Just like Quake 1, if you already own Quake 2, the enhanced version is available as a free update. Although unlike Quake 1, Quake 2: Enhanced is also available on GOG day 1.
In addition to visual updates, there’s a new episode “Call of the Machine”, Quake 2 N64, a pass to the enemy AI which changes a few behaviors and attacks, removes machine gun recoil, a new infinite use item that shows the player where to go next, and a number of other qol and accessibility options.
Anecdotally, I find the addition of Q2 N64 very appealing. It’s a mish-mash of pared-down maps from vanilla Q2 and the expansions in a strictly linear fashion - no backtracking. Of course, there’s also changes to the lighting and a new OST by Aubrey Hodges. Being able to control the game from keyboard / mouse is a godsend. I played the game in emulator with a modern gamepad and it was barely, barely doable, even when I could manually set deadzones and sensitivities and the like. It was awful.
Puzzle_Sluts_4Ever@lemmy.world 1 year ago
Bit disappointed that it doesn’t include the RTX functionality, but still really excited. Always loved the first three quakes (even if Unreal is better) and this has been a great opportunity to run through the game again while waiting for AC6.
MurrayL@lemmy.world 1 year ago
I’ve seen this sentiment in a few places, and feel like I’m going nuts over here. Am I really the only one who thinks Quake 2 RTX looks like absolute ass?
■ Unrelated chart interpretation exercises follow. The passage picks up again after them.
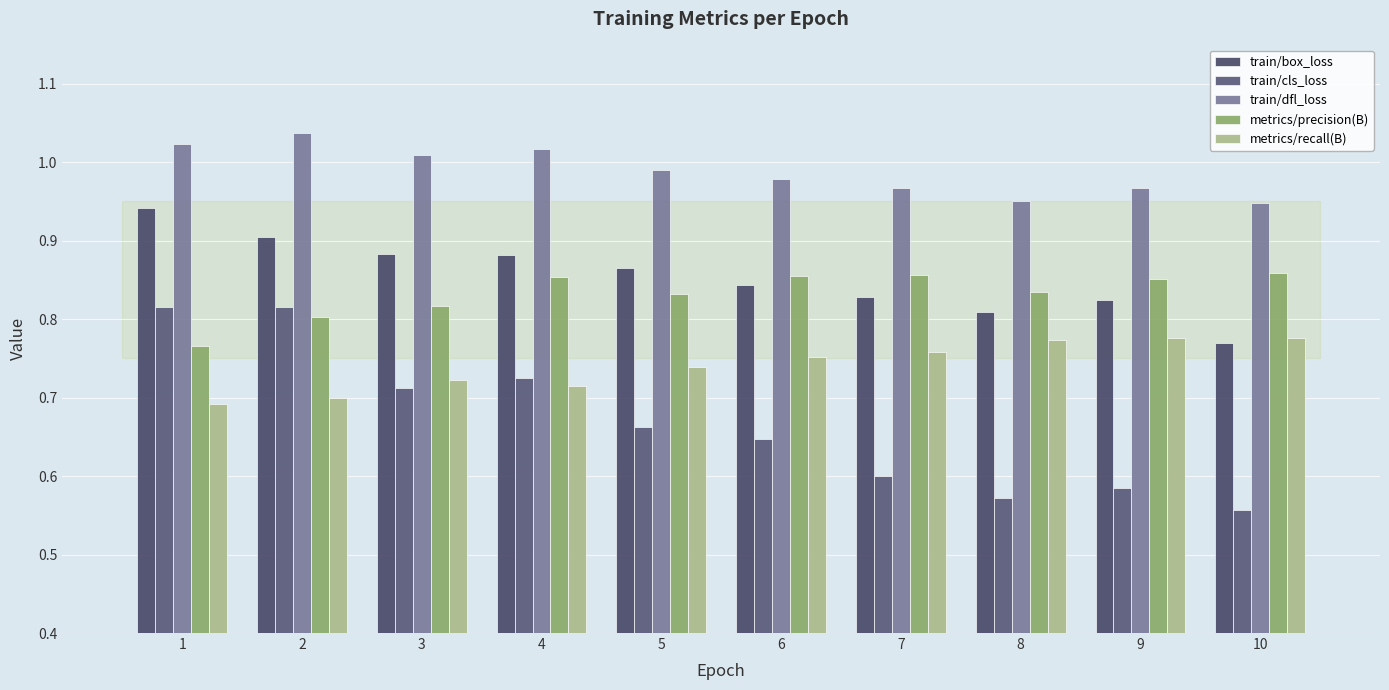

Rank the categories by metrics/precision(B) value from lowest to highest.

1, 2, 3, 5, 8, 9, 4, 6, 7, 10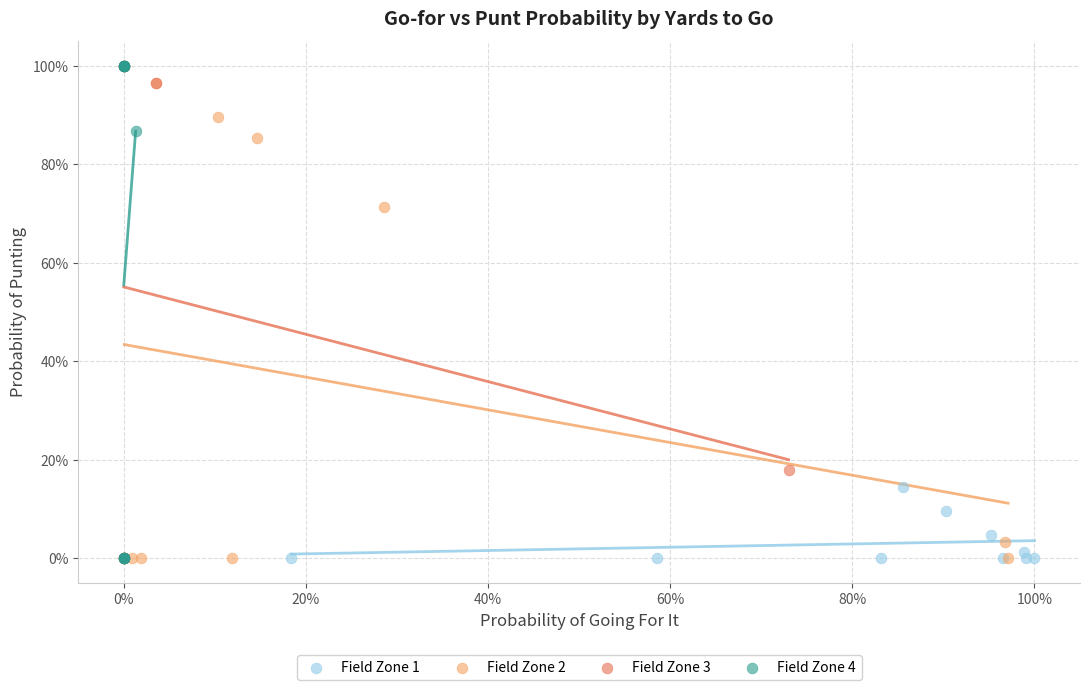

What are all the series names shown in the legend?

Field Zone 1, Field Zone 2, Field Zone 3, Field Zone 4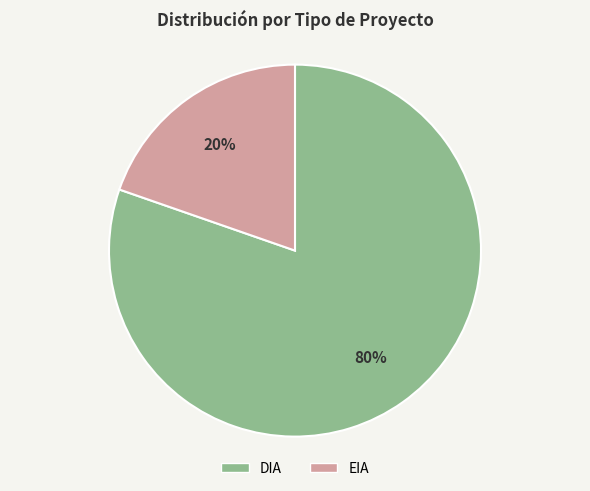

Rank the categories by value from highest to lowest.

DIA, EIA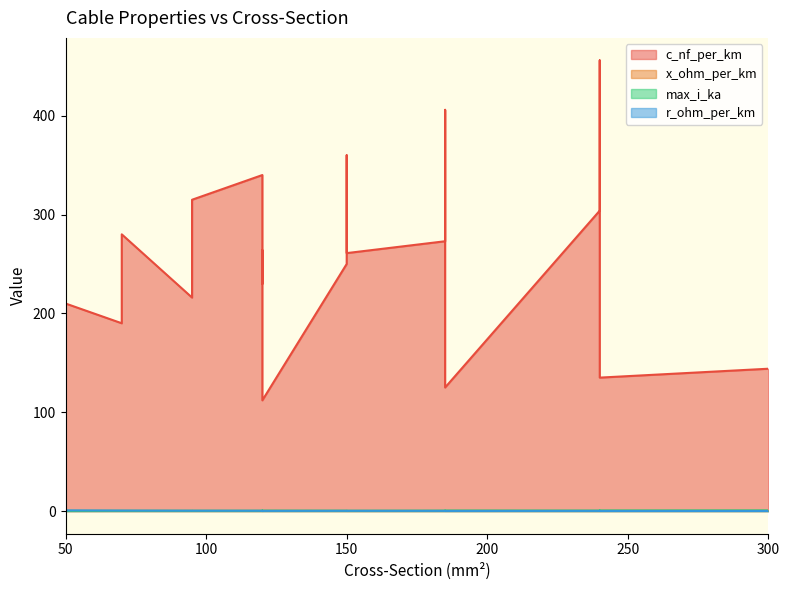

True or false: x_ohm_per_km has more than 1 points higher than both neighbors.

True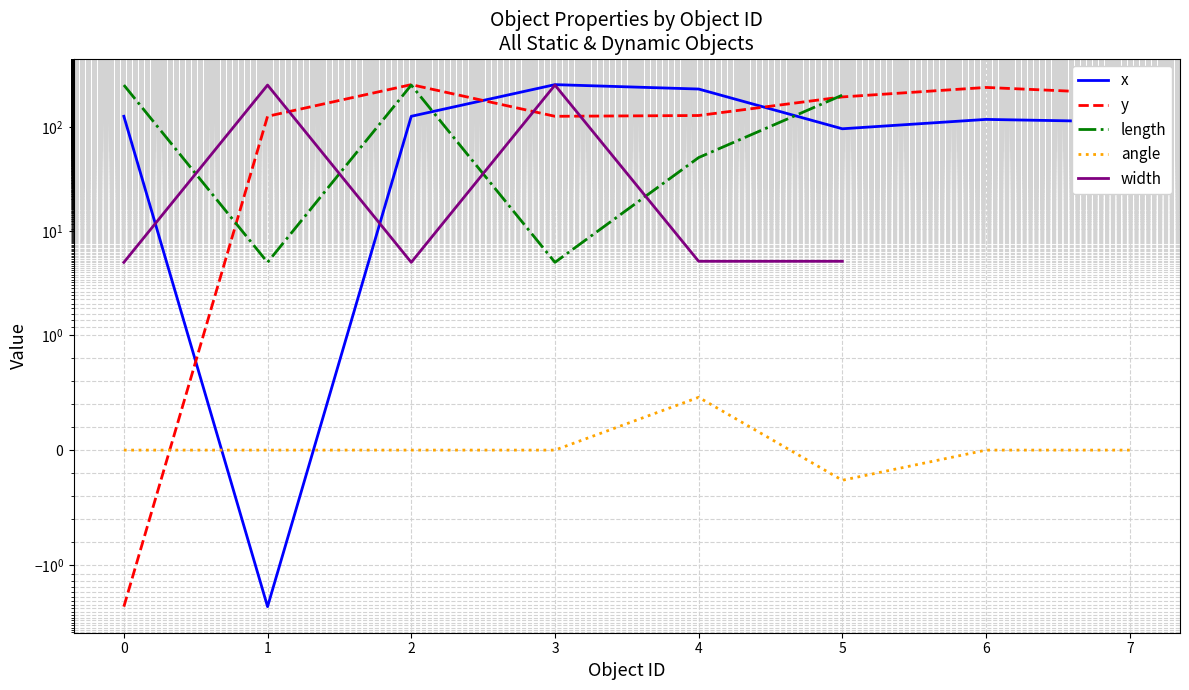

Which category has the highest value in the y series?

2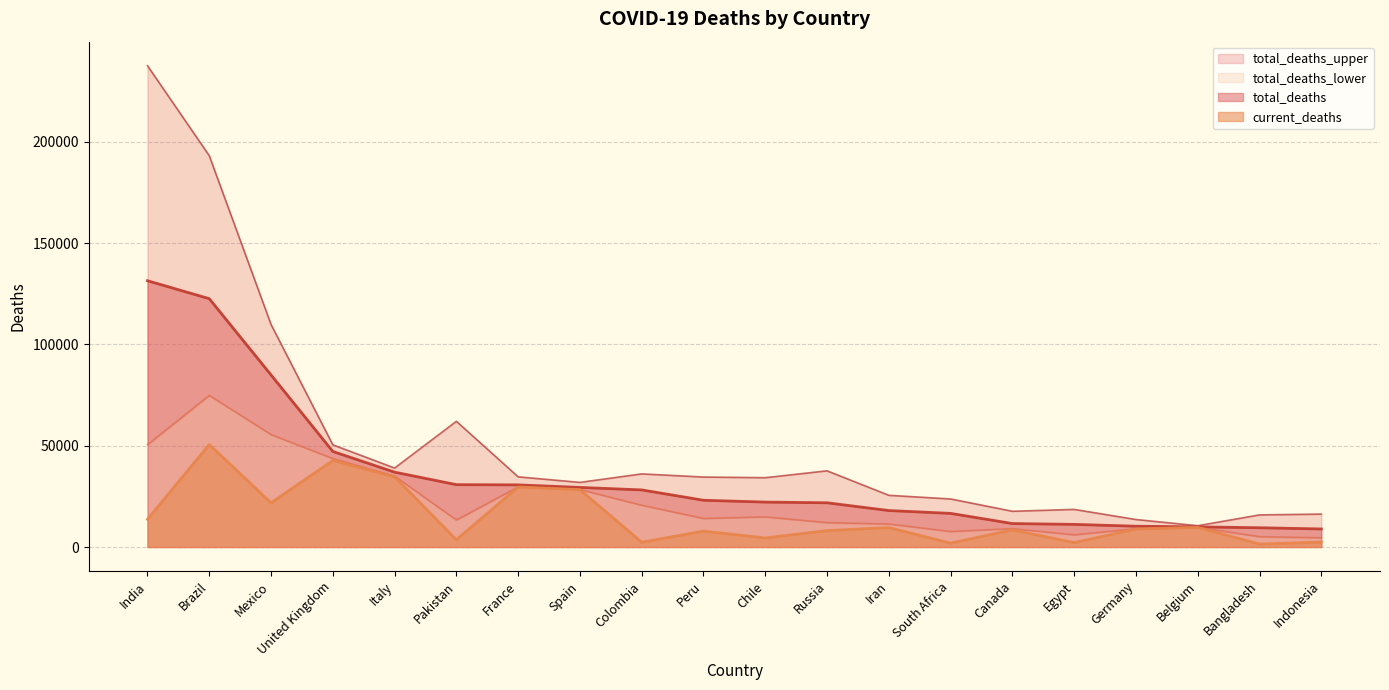

How many data points in total_deaths_lower are above 14121?

9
It’s got nice real-time shadow effects, obviously, but everything else is a washed out mess of stretched textures and normal maps that make everything look like it’s made of plastic.
This is one of the official screenshots used to promote it and it looks like a 2007 tech demo.
Puzzle_Sluts_4Ever@lemmy.world 1 year ago
If you think that is a 2007 tech demo then… You clearly don’t remember 2007
But yeah. It isn’t a flagship use of ray tracing (… actually, it is, but that speaks more to the general lack of ray tracing in gaming). But it is a really cool nod to history (since quake 2 was one of the earlier games to have dynamic lighting) that does a good job of making quake 2 look like what we remembered quake 2 looking like (same as you remember 2007 looking like that).
The dynamic lighting never looked ANYWHERE near that good but… in our minds it did.
And it also kind of became a weird time capsule of what ray tracing was. When the two big early examples of RTX were… Minecraft and Quake 2 (Control existed but the specs were already high enough for most folk before you popped the toggle).
Mostly it is just a bit disappointing that something that exists and was mostly official isn’t part of the re-release. But I suspect there are some shenanigans with how nvidia licensed that and so forth.